----- EXTRACT -----

High-Resolution Timer
On Windows, the default timer resolution is ~15.6ms. NicyRuntime can enable a high-resolution timer for sub-millisecond precision.
Enabling
Set the NICY_HIRES_TIMER environment variable:
NICY_HIRES_TIMER=1 nicy run timing_test.luau
Implementation
When enabled, NicyRuntime calls:
timeBeginPeriod(1)at startuptimeEndPeriod(1)at shutdown
This sets the system timer resolution to 1ms, improving the precision of:
os.clock()os.sleep()task.wait()
⚠️ Important Warnings
System-Wide Effect
timeBeginPeriod affects the entire system, not just your process. While active:
- All applications benefit from (or are affected by) the higher timer resolution
- Power consumption may increase (CPU wakes up more frequently)
- Battery life may decrease on laptops
Only Use When Needed
Only enable the high-resolution timer when you actually need sub-millisecond precision:
- ✅ Performance profiling
- ✅ Real-time simulations
- ✅ Audio processing
- ❌ General scripting
Automatic Cleanup
NicyRuntime automatically calls timeEndPeriod when the runtime shuts down, even if an error occurs. This ensures the system timer resolution is restored.

----- EXERCISE DATA -----

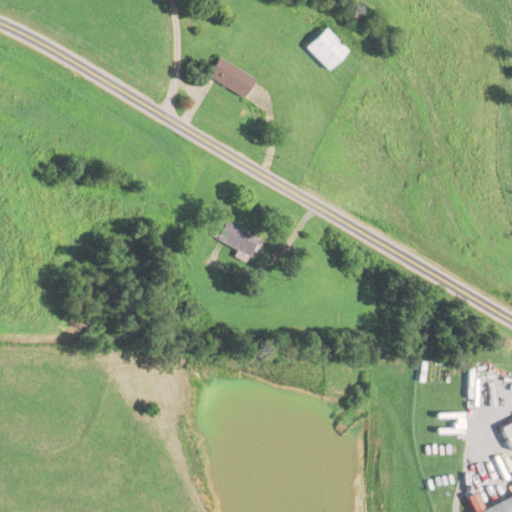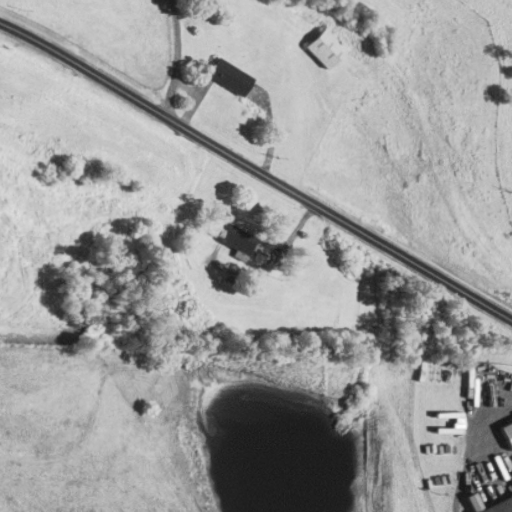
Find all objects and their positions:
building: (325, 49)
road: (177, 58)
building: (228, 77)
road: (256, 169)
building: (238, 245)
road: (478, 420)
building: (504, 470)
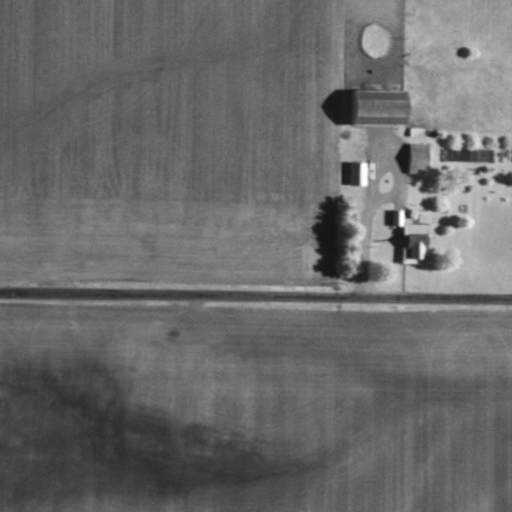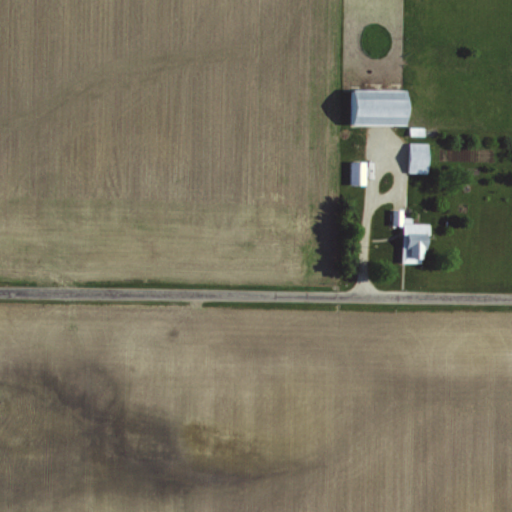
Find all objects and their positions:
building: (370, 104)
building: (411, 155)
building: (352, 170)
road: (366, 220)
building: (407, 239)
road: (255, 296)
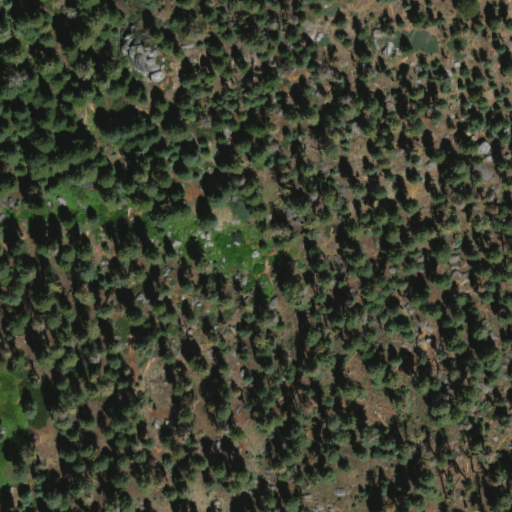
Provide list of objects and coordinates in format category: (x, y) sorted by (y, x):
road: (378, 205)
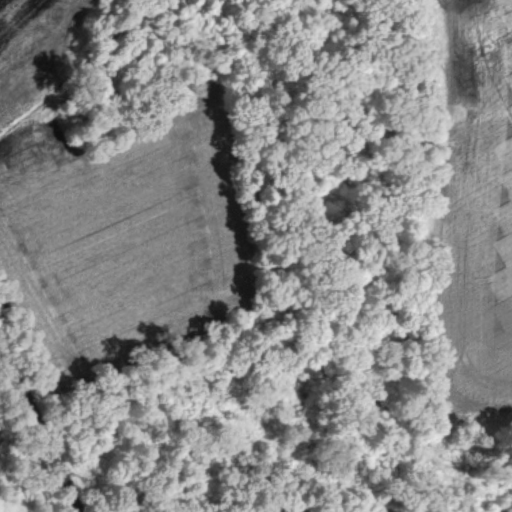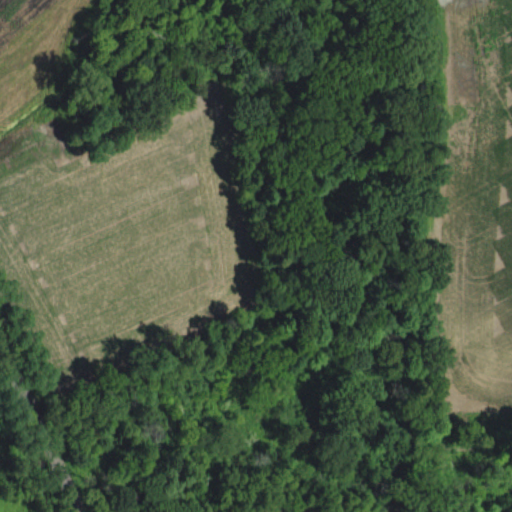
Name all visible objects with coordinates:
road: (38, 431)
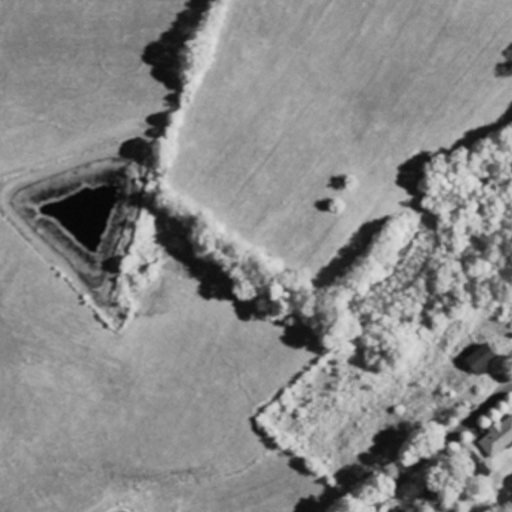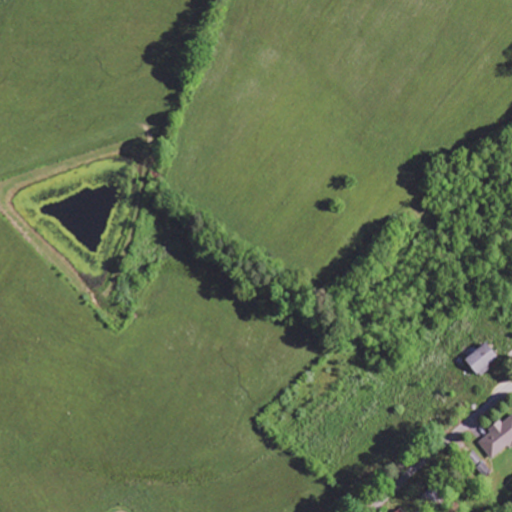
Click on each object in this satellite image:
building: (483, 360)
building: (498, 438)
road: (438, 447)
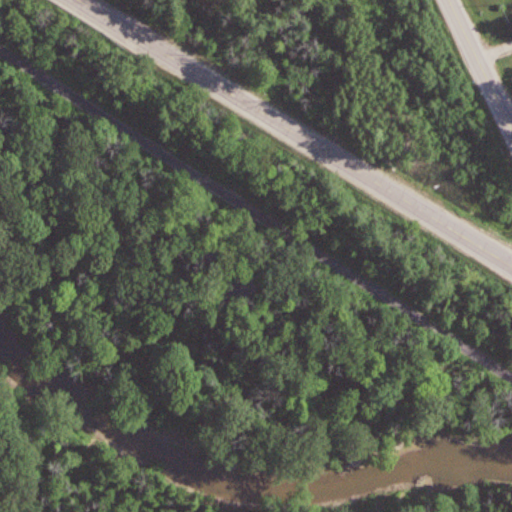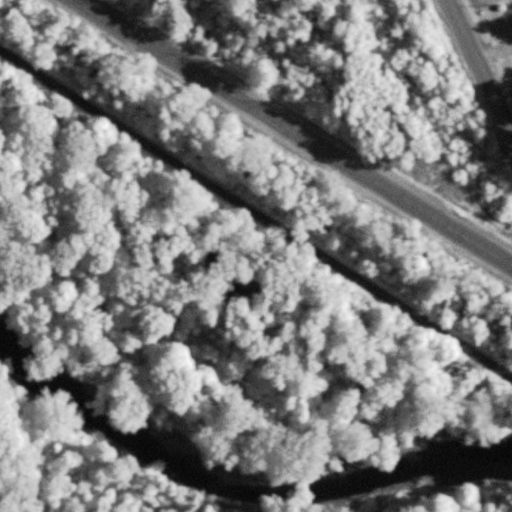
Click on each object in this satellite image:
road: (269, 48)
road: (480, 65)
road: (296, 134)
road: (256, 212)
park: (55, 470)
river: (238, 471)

-----
----- EXERCISE DATA -----

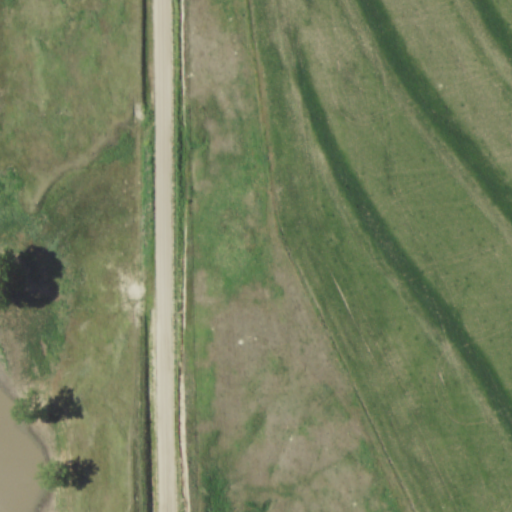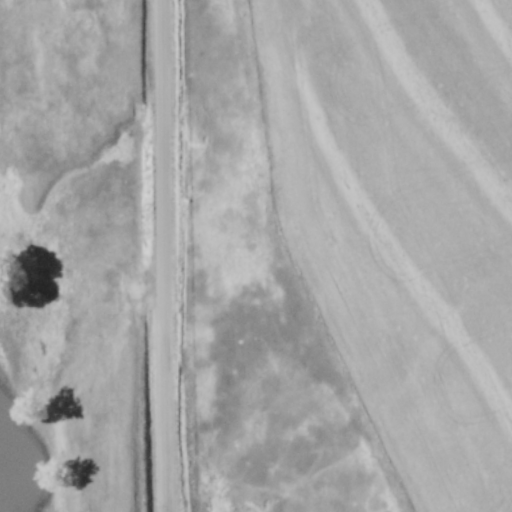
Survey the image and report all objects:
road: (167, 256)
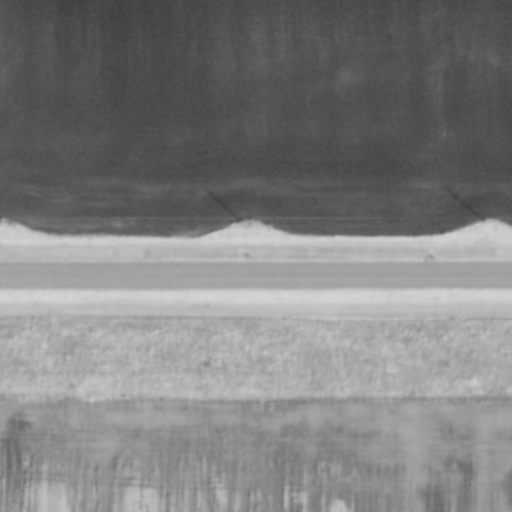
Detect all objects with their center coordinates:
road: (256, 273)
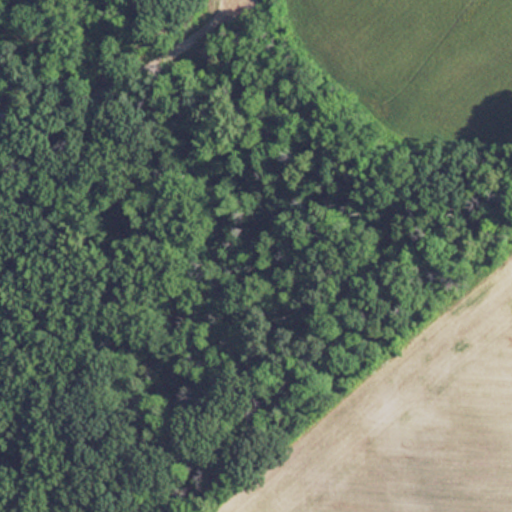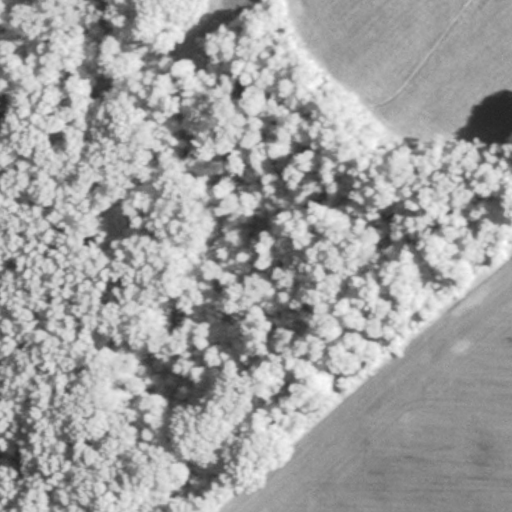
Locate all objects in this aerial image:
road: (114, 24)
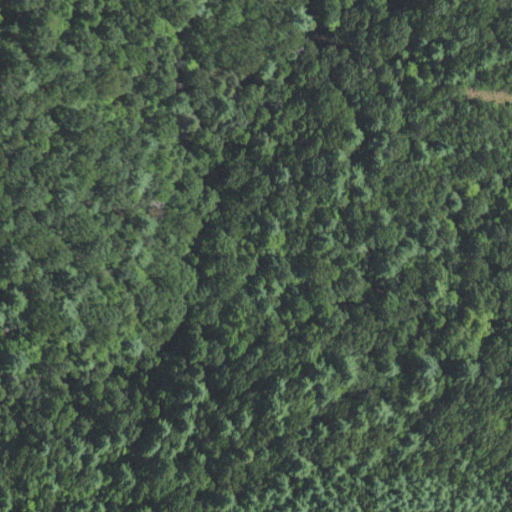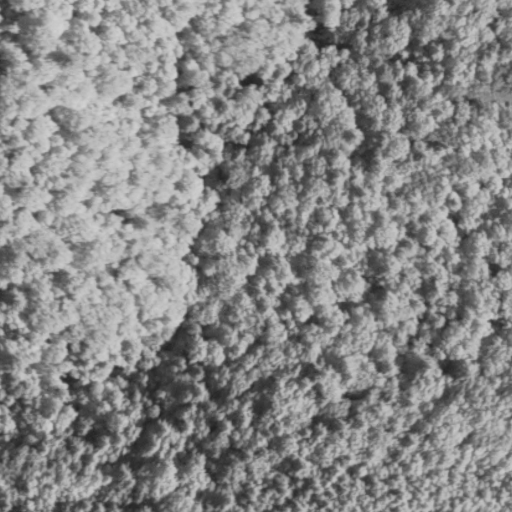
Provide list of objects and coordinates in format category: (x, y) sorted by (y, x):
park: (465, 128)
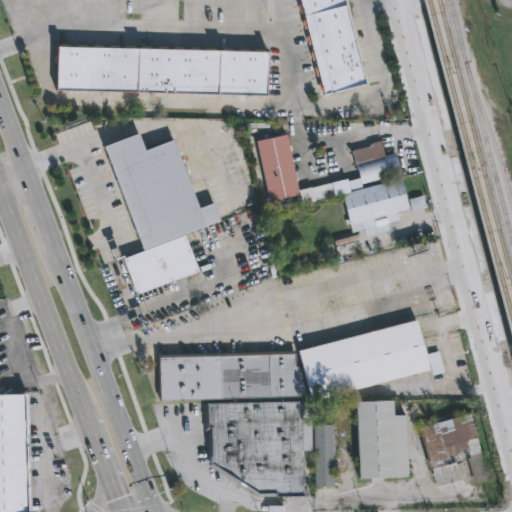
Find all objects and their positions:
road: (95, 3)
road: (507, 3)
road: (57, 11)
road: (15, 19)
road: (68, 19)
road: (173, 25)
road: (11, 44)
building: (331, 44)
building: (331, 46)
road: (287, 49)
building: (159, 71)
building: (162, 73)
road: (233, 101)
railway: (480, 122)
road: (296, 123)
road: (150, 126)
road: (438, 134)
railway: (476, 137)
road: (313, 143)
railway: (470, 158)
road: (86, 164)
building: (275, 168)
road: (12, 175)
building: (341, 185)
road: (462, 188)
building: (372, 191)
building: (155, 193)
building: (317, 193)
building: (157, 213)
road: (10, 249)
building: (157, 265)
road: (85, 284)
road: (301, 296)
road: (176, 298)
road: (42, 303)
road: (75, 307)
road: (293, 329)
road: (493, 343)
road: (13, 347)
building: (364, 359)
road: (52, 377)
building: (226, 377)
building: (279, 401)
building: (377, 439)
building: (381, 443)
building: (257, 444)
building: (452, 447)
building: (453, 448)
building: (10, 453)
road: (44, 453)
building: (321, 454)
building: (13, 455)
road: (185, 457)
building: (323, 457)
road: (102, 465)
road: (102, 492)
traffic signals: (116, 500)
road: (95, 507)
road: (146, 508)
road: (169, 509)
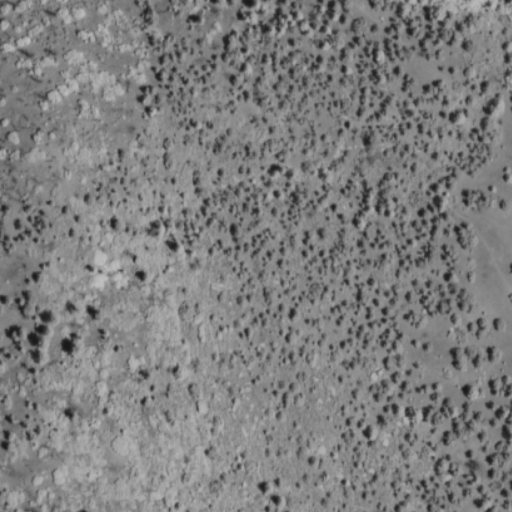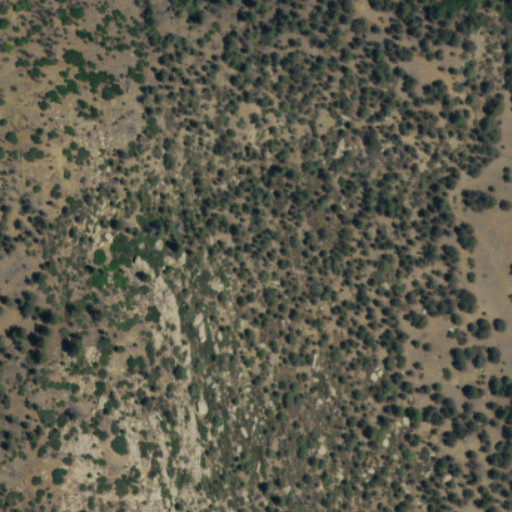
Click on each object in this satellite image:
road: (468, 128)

-----

**WHAT TO DO**
#1 What is the default timer resolution on Windows, according to the timer text?
#2 Repeat the part of the timer text starting with "- Battery life" and going on through "resolution is restored.".

**OUTPUTS FOR THE TASKS**
#1 About 15.6ms.

#2
- Battery life may decrease on laptops
Only Use When Needed
Only enable the high-resolution timer when you actually need sub-millisecond precision:
- ✅ Performance profiling
- ✅ Real-time simulations
- ✅ Audio processing
- ❌ General scripting
Automatic Cleanup
NicyRuntime automatically calls timeEndPeriod when the runtime shuts down, even if an error occurs. This ensures the system timer resolution is restored.